OUR REAL ADDICTION IS TO OIL

The U.S. oil and gas industry wants marijuana to be legal. That's how
it looks to me.

The CEOs of Exxon Mobil, Chevron and other oil companies haven't
swapped their business suits for tie-dyed outfits and jewelry shaped
like reefer leaves.

But the industry's support for legalizing pot seems clear from the
pattern of its political stances in the arguments over the energy
crisis. Everyone knows the range of solutions that could be applied.
The arguments boil down to what role the federal government should
play.

Those who want government action call for higher fuel-efficiency
standards for vehicles and a much higher excise tax on gasoline, to
encourage conservation of fossil fuels. The government could also be
more assertive with tax incentives to develop alternatives such as
solar and wind power, more efficient appliances and buildings and mass
transportation.

The oil and gas companies, their industry groups and think tanks, take
the opposite stance. They insist that government regulations only
interfere with satisfying good old consumer demand. Their mantra? If
Americans want to keep on burning huge amounts of oil and gas, let the
free market handle it - no matter what the consequences.

Consumers rule? OK. More than 14 million Americans have smoked pot in
the past month, according to a recent survey by the U.S. Department of
Health and Human Services. Nearly 100 million have tried it sometime
in their lives, and no doubt most "sometimers" think it's nothing the
government should stick its nose into.

The pro-pot sentiment is clear in the 12 states where voters have
approved medical marijuana initiatives since 1996. Those popular laws,
passed mostly in Western states, allow doctors to prescribe pot with a
fair degree of leeway.
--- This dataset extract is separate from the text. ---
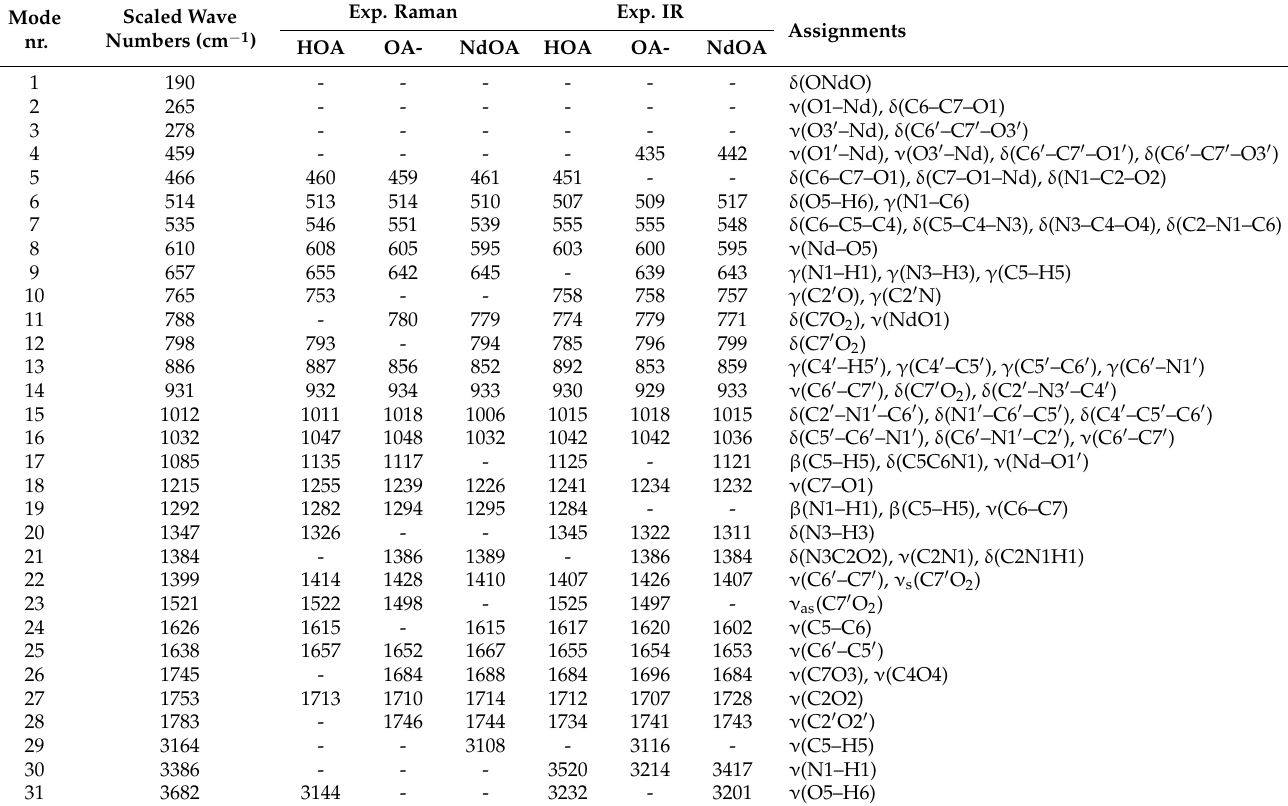
Table 2. Selected theoretical B3LYP-cc-pVDZ(SDD) and experimental IR and Raman wavenumbers (cm − 1 ) of the Nd(III) complex (NdOA), and their tentative assignment. Experimental data for orotic acid (HOA) and its anion (OA − ) are included for comparative purposes. Mode nr.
Eleven states, including some without the
medical provision, have effectively decriminalized marijuana for all
adult consumers, treating them no more seriously than drivers who
commit minor traffic violations. Voters in some cities, such as
Denver, have gone so far as to eliminate all penalties for adults who
possess small amounts.

The federal government stubbornly keeps on pursuing pot consumers
everywhere, even though studies show marijuana is a lighter drug than
alcohol. Pot smoking does not seem to lead to the use of heavier
drugs, and does not cause crime waves. According to pot consumer
websites, luminaries in both political parties admit they've smoked
the herb, from Bill Clinton and Al Gore to Newt Gingrich and New York
City Mayor Michael Bloomberg, along with movie stars, musicians, and
bestselling authors such as Stephen King. King says, "Marijuana should
not only be legal, I think it should be a cottage industry."

Meanwhile, the country's "addiction" to oil and gas, as recovering
oilman George W. Bush described it in his State of the Union speech,
has far more negatives. Unlike the oil and gas industry, potheads
don't want to abolish environmental protections so that drilling rigs
can invade the Arctic National Wildlife Refuge and wild lands in the
Rocky Mountains.

They don't want to build new port facilities to receive shiploads of
explosive liquefied natural gas, which would ramp up power plants to
heat and cool the epidemic of trophy homes. They're not sending the
Montana National Guard to Iraq to secure their supply lines. All they
want is a simple grower's light and a closet, or a few square feet of
garden.

On the crucial issue of global warming, all the pot-puffers' smoke
adds up to a tiny fraction of the tailpipe emissions from 24 million
gas-guzzling SUVs, not to mention all the inefficient pickup trucks,
diesel semis, snowmobiles and ATVs. And in a directly lethal
comparison, 40,000 Americans die each year in wrecks of oil-propelled
vehicles; it's difficult to find evidence of a single death due to
smoking pot.

Over and over, the oil and gas industry says that whatever consumers
want, they should get. They want the federal government to stay out of
that equation.

If the industry applied its might and reasoning to the government's
denial of pot smokers, it would tip the scales of justice and settle
that issue once and for all. The question should be posed to the CEOs
and their followers: If they don't support legalizing marijuana,
aren't they merely self-serving - thinking of their corporate profits
- in their stance on the energy issue?